Dynamic self-consistent field approach for studying kinetic processes in multiblock copolymer melts

TL;DR

This paper develops a semi-analytical dynamic self-consistent field approach to study kinetic ordering in multiblock copolymer melts, enabling analysis without simulations and aiding in designing nonequilibrium materials.

Contribution

It introduces a semi-analytical method to calculate mobility functions for multiblock copolymers, extending dynamic self-consistent field theory to complex sequences without simulations.

Findings

Identified different dynamical regimes during ordering after quenches.

Derived an approximate expression for the single-chain dynamic structure factor.

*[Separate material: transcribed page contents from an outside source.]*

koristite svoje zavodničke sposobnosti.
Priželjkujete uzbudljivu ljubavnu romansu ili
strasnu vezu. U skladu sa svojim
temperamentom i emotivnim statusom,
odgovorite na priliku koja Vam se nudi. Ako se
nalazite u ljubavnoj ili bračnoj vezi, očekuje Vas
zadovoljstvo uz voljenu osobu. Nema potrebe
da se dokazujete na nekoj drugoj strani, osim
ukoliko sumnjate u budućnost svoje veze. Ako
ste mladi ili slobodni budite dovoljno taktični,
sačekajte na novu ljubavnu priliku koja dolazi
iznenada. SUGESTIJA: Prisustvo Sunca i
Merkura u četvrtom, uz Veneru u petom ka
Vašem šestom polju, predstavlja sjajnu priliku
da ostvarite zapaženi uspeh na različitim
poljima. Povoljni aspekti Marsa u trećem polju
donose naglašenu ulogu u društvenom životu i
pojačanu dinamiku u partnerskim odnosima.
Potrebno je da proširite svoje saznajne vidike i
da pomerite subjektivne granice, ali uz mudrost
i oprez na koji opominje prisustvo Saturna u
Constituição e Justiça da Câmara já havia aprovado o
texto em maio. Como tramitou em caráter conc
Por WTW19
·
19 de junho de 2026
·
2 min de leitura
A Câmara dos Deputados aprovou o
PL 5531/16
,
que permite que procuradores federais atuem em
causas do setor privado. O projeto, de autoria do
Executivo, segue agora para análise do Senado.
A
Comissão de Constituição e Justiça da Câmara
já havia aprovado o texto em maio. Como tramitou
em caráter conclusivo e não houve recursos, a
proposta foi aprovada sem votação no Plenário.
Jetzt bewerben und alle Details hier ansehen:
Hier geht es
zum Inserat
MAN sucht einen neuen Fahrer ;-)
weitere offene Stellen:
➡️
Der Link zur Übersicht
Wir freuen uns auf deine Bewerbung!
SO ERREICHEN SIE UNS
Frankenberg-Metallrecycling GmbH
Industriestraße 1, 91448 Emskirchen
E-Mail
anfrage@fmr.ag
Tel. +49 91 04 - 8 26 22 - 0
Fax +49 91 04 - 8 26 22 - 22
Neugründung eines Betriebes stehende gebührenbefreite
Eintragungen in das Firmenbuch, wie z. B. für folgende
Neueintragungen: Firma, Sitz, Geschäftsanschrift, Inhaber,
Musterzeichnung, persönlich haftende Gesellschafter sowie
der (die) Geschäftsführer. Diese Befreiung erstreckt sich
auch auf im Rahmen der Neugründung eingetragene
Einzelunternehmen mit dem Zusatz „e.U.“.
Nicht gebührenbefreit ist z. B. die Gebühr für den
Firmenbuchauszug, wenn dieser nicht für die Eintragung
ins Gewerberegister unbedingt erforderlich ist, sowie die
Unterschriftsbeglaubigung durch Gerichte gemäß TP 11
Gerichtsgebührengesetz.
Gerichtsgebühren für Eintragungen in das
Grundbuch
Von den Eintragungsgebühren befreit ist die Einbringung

Showed the approach can inform quenching protocols for material design.

Abstract

The self-consistent field theory is a popular and highly successful theoretical framework for studying equilibrium (co)polymer systems at the mesoscopic level. Dynamic density functionals allow one to use this framework for studying dynamical processes in the diffusive, non-inertial regime. The central quantity in these approaches is the mobility function, which describes the effect of chain connectivity on the nonlocal response of monomers to thermodynamic driving fields. In a recent study [Mantha et al, Macromolecules 53, 3409 (2020)], we have developed a method to systematically construct mobility functions from reference fine-grained simulations. Here we focus on melts of linear chains in the Rouse regime and show how the mobility functions can be calculated semi-analytically for multiblock copolymers with arbitrary sequences without resorting to simulations. In this context, an accurate approximate expression for the single-chain dynamic structure factor is derived. Several limiting regimes are discussed. Then we apply the resulting density functional theory to study ordering processes in a two-length scale block copolymer system after instantaneous quenches into the ordered phase. Different dynamical regimes in the ordering process are identified: At early times, the ordering on short scales dominates; at late times, the ordering on larger scales takes over. For large quench depths, the system does not necessarily relax into the true equilibrium state. Our density functional approach could be used for the computer-assisted design of quenching protocols in order to create novel nonequilibrium materials.